# To-do item a
In the message about splitting Cabal, which single package should the ghc package depend on?

Advance notice that I'd like to make Cabal depend on parsec

Duncan Coutts-4
On Thu, 2013-03-14 at 16:44 +0000, Simon Peyton-Jones wrote:
> Yes I think that'd be a great plan.  It's bizarre that GHC depends on
> *all* of Cabal, but only uses a tiny part of it (more or less the
> Package data type I think).

The sensible way to split it (I think) would be like this:

cabal-lib:
  Distribution.*
  -- containing definitions of types and parsers & pretty printers
  -- including the InstalledPackageInfo

cabal-build-simple
  Distribution.Simple.*
  -- the build system for "Simple" packages

cabal
  -- the program, what is currently called cabal-install

And then the ghc package would only depend on the cabal-lib package. But
it's that package that is going to use bytestring, text, parsec etc, for
its type definitions and parser.

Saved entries
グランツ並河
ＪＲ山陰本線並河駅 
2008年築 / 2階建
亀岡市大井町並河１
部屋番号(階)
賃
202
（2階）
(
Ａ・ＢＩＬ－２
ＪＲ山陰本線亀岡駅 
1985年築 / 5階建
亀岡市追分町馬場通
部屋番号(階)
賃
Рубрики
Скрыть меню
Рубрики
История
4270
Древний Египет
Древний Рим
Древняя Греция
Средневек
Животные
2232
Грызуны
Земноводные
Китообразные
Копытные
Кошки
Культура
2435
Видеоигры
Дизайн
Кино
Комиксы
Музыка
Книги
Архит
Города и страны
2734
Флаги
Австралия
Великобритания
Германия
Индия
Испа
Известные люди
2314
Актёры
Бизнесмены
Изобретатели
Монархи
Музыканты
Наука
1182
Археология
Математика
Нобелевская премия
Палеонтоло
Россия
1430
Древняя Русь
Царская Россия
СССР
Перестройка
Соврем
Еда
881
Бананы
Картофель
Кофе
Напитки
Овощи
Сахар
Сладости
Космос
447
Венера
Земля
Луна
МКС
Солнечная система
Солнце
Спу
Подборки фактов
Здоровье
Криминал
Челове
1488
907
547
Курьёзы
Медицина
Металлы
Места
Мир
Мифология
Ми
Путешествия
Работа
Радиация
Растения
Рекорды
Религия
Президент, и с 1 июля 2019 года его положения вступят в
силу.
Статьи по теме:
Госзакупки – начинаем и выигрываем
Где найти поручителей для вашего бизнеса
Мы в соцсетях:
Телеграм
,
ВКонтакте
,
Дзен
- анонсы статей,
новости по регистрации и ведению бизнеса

--

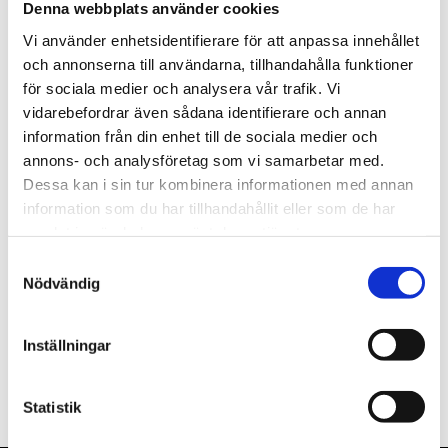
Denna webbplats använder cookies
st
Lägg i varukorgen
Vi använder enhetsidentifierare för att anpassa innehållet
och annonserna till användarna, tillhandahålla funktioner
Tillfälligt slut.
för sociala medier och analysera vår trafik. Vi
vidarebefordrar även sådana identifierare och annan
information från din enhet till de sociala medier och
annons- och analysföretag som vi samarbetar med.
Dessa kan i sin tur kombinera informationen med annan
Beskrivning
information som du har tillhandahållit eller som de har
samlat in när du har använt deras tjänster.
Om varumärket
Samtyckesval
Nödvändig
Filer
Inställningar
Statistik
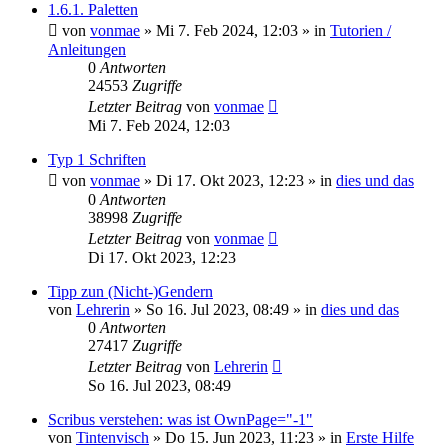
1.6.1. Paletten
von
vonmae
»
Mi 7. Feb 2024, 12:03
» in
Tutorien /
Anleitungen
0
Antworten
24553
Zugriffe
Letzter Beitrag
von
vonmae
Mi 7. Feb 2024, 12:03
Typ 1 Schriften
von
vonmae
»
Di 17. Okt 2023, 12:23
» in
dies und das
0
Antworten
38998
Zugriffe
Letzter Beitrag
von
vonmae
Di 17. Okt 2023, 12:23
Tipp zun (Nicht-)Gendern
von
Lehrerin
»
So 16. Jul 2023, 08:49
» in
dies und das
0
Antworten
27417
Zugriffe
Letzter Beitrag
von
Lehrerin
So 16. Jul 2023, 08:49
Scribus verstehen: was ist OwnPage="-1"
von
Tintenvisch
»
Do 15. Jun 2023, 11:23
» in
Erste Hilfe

# To-do item b
Arrange the Saved entries listing, from the line with "Denna webbplats använder cookies" up to and including the line with "Erste Hilfe", as a Markdown table with the columns Row and Listing line, omitting blank lines and pictures.

# Written response a
The ghc package would depend only on the cabal-lib package.

# Written response b
| Row | Listing line |
|---|---|
| 1 | Denna webbplats använder cookies |
| 2 | st |
| 3 | Lägg i varukorgen |
| 4 | Vi använder enhetsidentifierare för att anpassa innehållet |
| 5 | och annonserna till användarna, tillhandahålla funktioner |
| 6 | Tillfälligt slut. |
| 7 | för sociala medier och analysera vår trafik. Vi |
| 8 | vidarebefordrar även sådana identifierare och annan |
| 9 | information från din enhet till de sociala medier och |
| 10 | annons- och analysföretag som vi samarbetar med. |
| 11 | Dessa kan i sin tur kombinera informationen med annan |
| 12 | Beskrivning |
| 13 | information som du har tillhandahållit eller som de har |
| 14 | samlat in när du har använt deras tjänster. |
| 15 | Om varumärket |
| 16 | Samtyckesval |
| 17 | Nödvändig |
| 18 | Filer |
| 19 | Inställningar |
| 20 | Statistik |
| 21 | 1.6.1. Paletten |
| 22 | von |
| 23 | vonmae |
| 24 | » |
| 25 | Mi 7. Feb 2024, 12:03 |
| 26 | » in |
| 27 | Tutorien / |
| 28 | Anleitungen |
| 29 | 0 |
| 30 | Antworten |
| 31 | 24553 |
| 32 | Zugriffe |
| 33 | Letzter Beitrag |
| 34 | von |
| 35 | vonmae |
| 36 | Mi 7. Feb 2024, 12:03 |
| 37 | Typ 1 Schriften |
| 38 | von |
| 39 | vonmae |
| 40 | » |
| 41 | Di 17. Okt 2023, 12:23 |
| 42 | » in |
| 43 | dies und das |
| 44 | 0 |
| 45 | Antworten |
| 46 | 38998 |
| 47 | Zugriffe |
| 48 | Letzter Beitrag |
| 49 | von |
| 50 | vonmae |
| 51 | Di 17. Okt 2023, 12:23 |
| 52 | Tipp zun (Nicht-)Gendern |
| 53 | von |
| 54 | Lehrerin |
| 55 | » |
| 56 | So 16. Jul 2023, 08:49 |
| 57 | » in |
| 58 | dies und das |
| 59 | 0 |
| 60 | Antworten |
| 61 | 27417 |
| 62 | Zugriffe |
| 63 | Letzter Beitrag |
| 64 | von |
| 65 | Lehrerin |
| 66 | So 16. Jul 2023, 08:49 |
| 67 | Scribus verstehen: was ist OwnPage="-1" |
| 68 | von |
| 69 | Tintenvisch |
| 70 | » |
| 71 | Do 15. Jun 2023, 11:23 |
| 72 | » in |
| 73 | Erste Hilfe |